The validity of the OSCE is supported by comparison with non-OSCE measures. Students who did better on the OSCE written exam were likely to be the same students who scored well on ward clinical evaluations and the NBME exam. In addition, SP ratings of interpersonal skills correlated significantly with the Video Exam component of the clerkship. There is likely a real and important difference among students who scored well on the OSCE and those who scored poorly. Thus, the OSCE could be a useful means of identifying students who are particularly deficient in knowledge, clinical evaluation skills, or bedside manner.

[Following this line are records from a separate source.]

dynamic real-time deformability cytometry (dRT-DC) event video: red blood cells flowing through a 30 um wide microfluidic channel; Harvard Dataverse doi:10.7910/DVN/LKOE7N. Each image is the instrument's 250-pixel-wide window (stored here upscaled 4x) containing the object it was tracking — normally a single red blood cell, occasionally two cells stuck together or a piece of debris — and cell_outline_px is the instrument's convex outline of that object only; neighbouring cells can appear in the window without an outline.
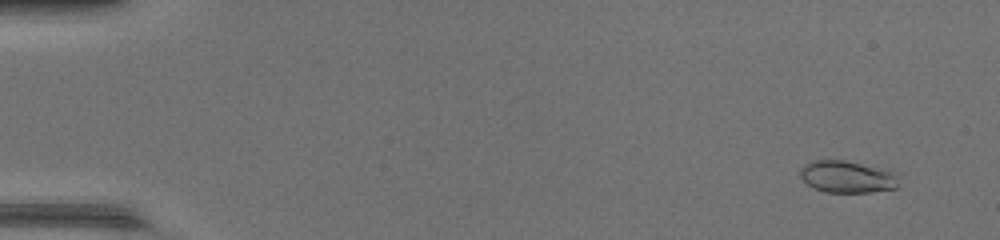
{"species": "common noctule bat (a hibernating species)", "species_latin": "Nyctalus noctula", "temperature_condition": "warm", "stored_images_in_passage": 49, "camera_frame_rate_fps": 3000, "um_per_image_px": 0.085, "animal": {"sex": "female", "body_mass_g": 17.0, "forearm_length_mm": 48.0}, "frame": {"image": 1, "passage_image": 4, "time_ms": 1.0, "image_size_px": [1000, 240], "cell_outline_px": [[900, 172], [896, 188], [868, 192], [824, 192], [812, 188], [800, 176], [800, 168], [804, 164], [812, 160], [844, 160], [892, 168]], "centroid_in_image_um": [72.09, 15.0], "position_along_channel_um": 12.9, "area_um2": 19.07}}
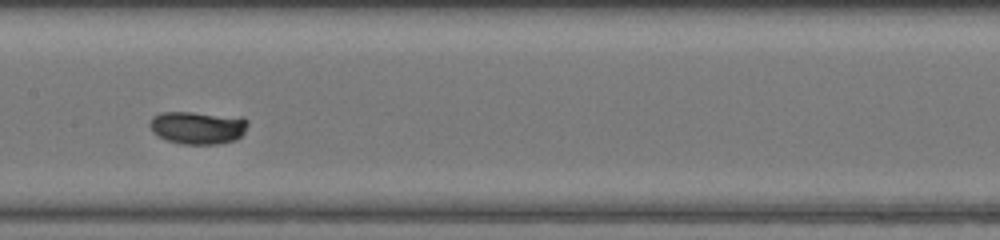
{"frame": {"image": 2, "passage_image": 26, "time_ms": 8.333, "image_size_px": [1000, 240], "cell_outline_px": [[248, 124], [244, 132], [236, 140], [216, 144], [184, 144], [168, 140], [152, 132], [148, 124], [152, 116], [160, 112], [192, 112], [240, 116], [248, 120]], "centroid_in_image_um": [16.81, 10.83], "position_along_channel_um": 190.6, "area_um2": 18.9}}
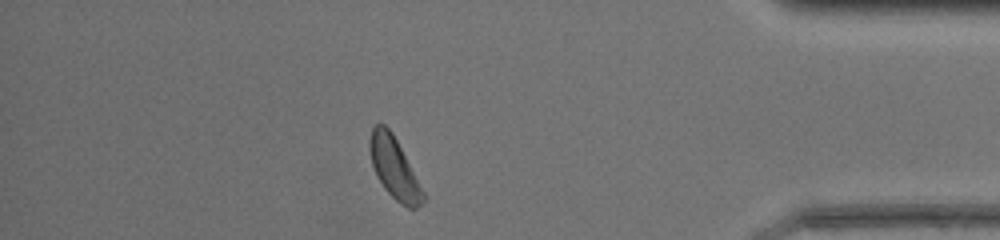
{"frame": {"image": 3, "passage_image": 43, "time_ms": 14.0, "image_size_px": [1000, 240], "cell_outline_px": [[424, 200], [416, 208], [408, 208], [400, 204], [384, 188], [376, 176], [372, 164], [368, 148], [368, 140], [372, 128], [376, 124], [384, 124], [392, 132], [424, 192]], "centroid_in_image_um": [33.47, 14.27], "position_along_channel_um": 401.7, "area_um2": 18.79}, "authors_computed_cell_mechanics": {"area_um2": 18.6116, "velocity_mm_per_s": 4.3631, "shape_relaxation_time_tau1_ms": 1.6221, "shape_relaxation_time_tau2_ms": null, "deformation_change_tau1": 0.1211, "deformation_change_tau2": null}}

Previous studies of the OSCE have demonstrated the usefulness of multiple short interviews to test students' ability to assess a psychiatric patient (4,5). Our experience demonstrates that the OSCE need not be limited to this format. A single, full-length psychiatric interview was observed to be reflective of both student knowledge on written exams and of performance in the ward. Short interviews are appropriate to a family practice or similar setting in which a general practitioner might be required to deal with a simple psychiatric issue. A longer exam offers the opportunity to assess a student's ability to draw out subtle information necessary to formulate as well as diagnose a patient with multiple problems, the type of patient that is likely to be referred to a psychiatrist. The test was not perfect. It should be remembered that even for an ideal OSCE, some degree of subjectivity is likely to be introduced during the grading process. Nonetheless, future OSCEs would benefit from refinements that might improve objectivity and standardization. Our experience indicates that an OSCE simulating a complete interview with a complicated patient can be an effective tool for evaluating medical students in their psychiatry rotations.